Maybe this was an isolated instance, but several years ago (for the national Social Security Offices competitive bid) cameras were deemed as exempt because they were considered to be COTS (Commercial Off The Shelf) hardware.
Apart from camera's. Don't you run into the same problem with monitors ? I thought that now-a-days all the components for them are all made in Asia ?
Eyez-On Camera: Over 50% made in US. What is your application?
Security Reps | 02/17/14 01:40pm
Pelco has recently made this claim and evidently documented it with a local county agency which removed our competitive initiative within that agency. COTS must have some effect as that is what we have used when promoting a Japanese trade compliant product manufacturer.
Chesapeake & Midlantic | 02/17/14 10:40pm
Just noticed that Dotworkz is very smug about their Buy American compliance, even claiming to have American built NVRs.
My final 2¢ worth:
I'm not going to debate Buy America versus Buy American but what I will make a final comment on is the notion expressed in the following quote: "For a product to be fully Buy America compliant, not only does the product need to be made in the US, but all of it's components need to be made in the US, and all of the materials that make up the components need to be made in the US."
Sir or Madam, you are asking for the electronic equivalent of unobtainium. There are just way too many components of a modern surveillance system that are not manufactured in the good ol' U.S.A. that your quest is impossible. I say again, even if the products are assembled here, there is zero chance of obtaining all of the components from U.S. sources. Semiconductors, capacitors, resistors, chokes and the like may or may not be manufactured in the U.S. but to build surveillance equipment, you need specific suitable components, many of which are not.

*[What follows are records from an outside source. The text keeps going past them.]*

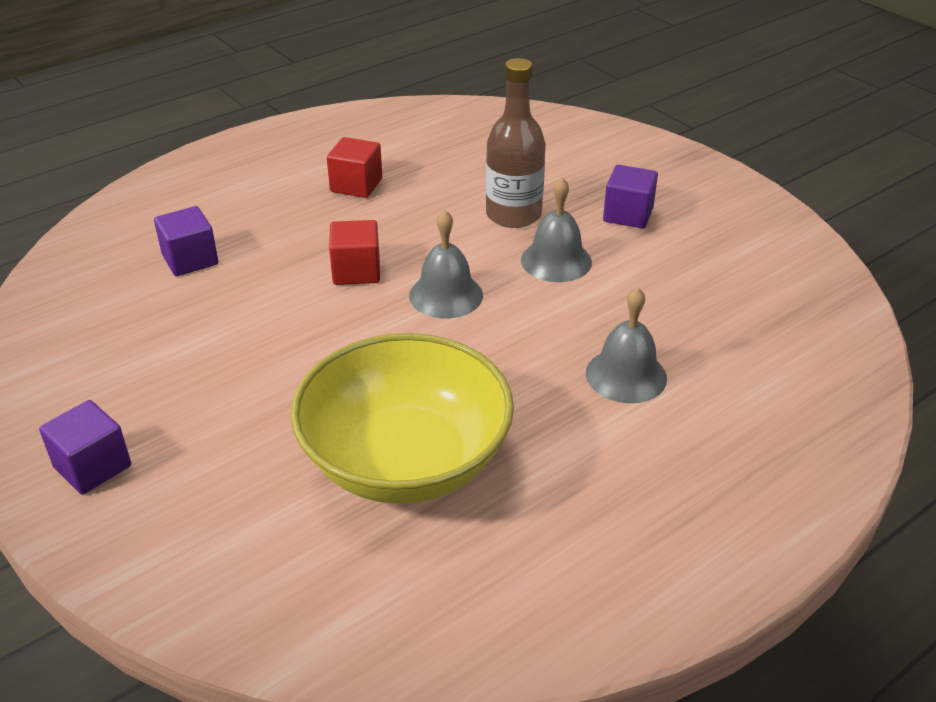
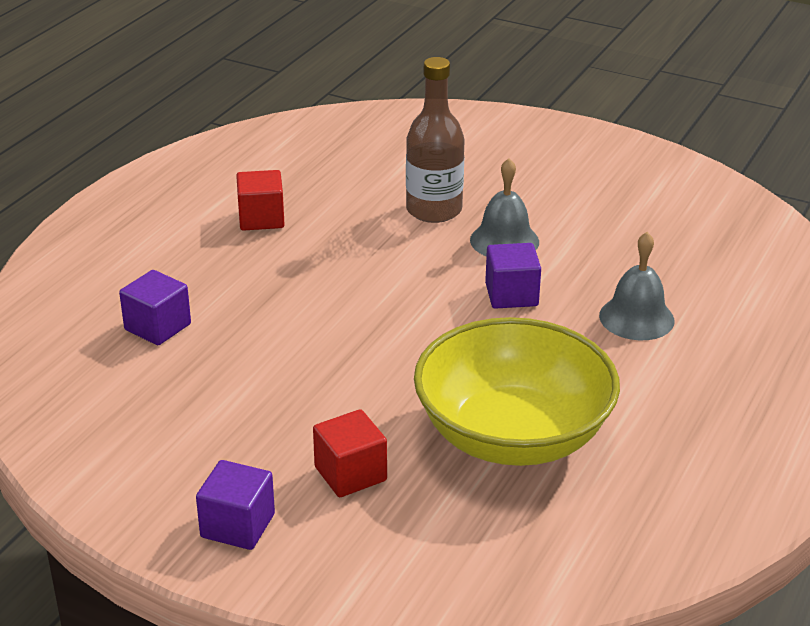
camera: 25 degrees left, 5 degrees down
red cube [329,220,380,285] -> red cube moved to [313,409,387,497]
grey bell [409,210,483,318] -> none
purple cube [603,165,658,229] -> purple cube moved to [485,243,541,309]

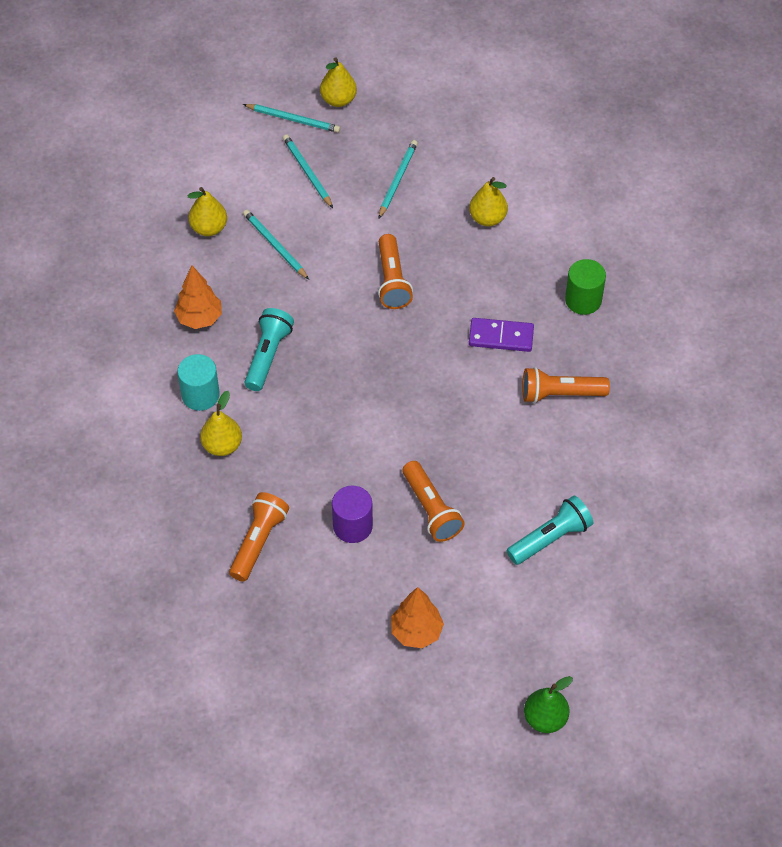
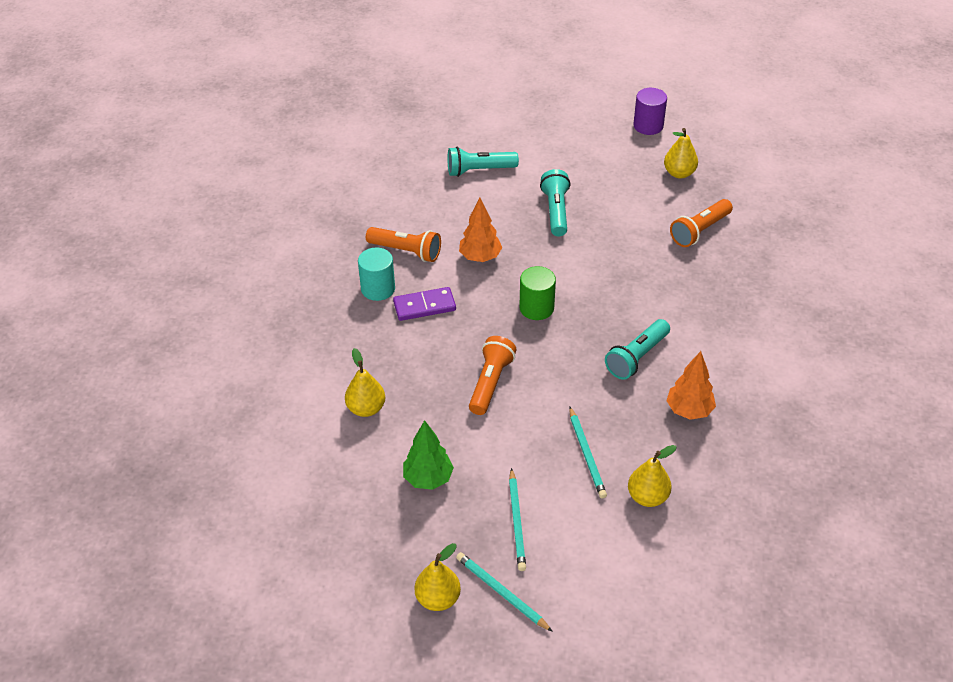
camera: 155 degrees left, 10 degrees down
turquoise cylinder [177,354,220,411] -> turquoise cylinder moved to [358,247,395,301]
yellow pear [200,391,242,456] -> yellow pear moved to [664,128,698,178]
purple cylinder [332,486,373,543] -> purple cylinder moved to [633,88,667,135]
turquoise pencil [379,140,418,218] -> green tree [403,420,454,490]
orange tree [391,587,444,648] -> orange tree moved to [459,197,502,262]
orange flashlight [403,461,465,542] -> turquoise flashlight [540,169,570,236]
purple domino [469,318,534,352] -> purple domino turned 45 degrees counterclockwise [393,287,456,321]
green pear [524,676,573,733] -> none
green cylinder [565,259,606,315] -> green cylinder moved to [519,266,556,320]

And even if the components happen to be actually manufactured in the U.S., they will almost certainly contain materials that are mined and/or processed outside of the U.S.. Take rare earths, used in semiconducter and other component manufacturing. Many of those materials come from overseas. Take a look at rare earths like gallium arsenide (GaAs) and germanium. China has been quietly obtaining a stranglehold on these materials.
For recording the video, you would need some form of storage. There are no hard disks nor, to my knowledge, SSD drives or even magnetic tape products manufactured in the U.S. That's none, as in Zero! Zip! NADA!
I believe that also applies to LCD panels, image sensors, etc.
So anyway, good luck on your fruitless quest.
70% does not equal 100%. And although the processor chip is made by TI, can you confirm it's made in Texas of all U.S. materials? Can you confirm the country of manufacture of all capacitors, resistors, diodes, transistors, chokes and any other components?
The US Federal Transit Administration (FTA), the agency behind the Buy America contacted us today about this discussion. They said they have been dealing with confused questions / statements from industry people.
Here's what they tell me:
- The 'component' is the camera. The parts of the camera (lens, imager, power supply, etc.) are the 'subcomponents'
- A camera can still qualify even if all the subcomponents are made outside the USA. What has to be done inside the USA is the 'manufacturing' / combination / assembly of those subcomponents. You may disagree with this philosophically but that was direct from the FTA.
- It is possible to challenge people making cameras in their basement based on quality issues. For example, the FTA might check / disqualify if the 'manufacturing' lacks sufficient electronic testing / shock testing / weatherproofing.
- FTA says Canadian companies are excluded from the FTA's Buy America. Sorry Avigilon.
- Non 'USA' made products can be exempted if they can prove that the quantity or quality of made in the USA products is insufficient.
FTA said their understanding that the other act (Buy America) had a similar definition of manufacturing (i.e., the subcomponents inside a camera do not need to made in the USA to qualify).
Hope this helps.
NOTICE: This comment has been moved to its own discussion: US Federal Transit Administration Explains 'Buy America' Act To IPVM
Scallop Imaging manufacturers all of our camerasin Boston.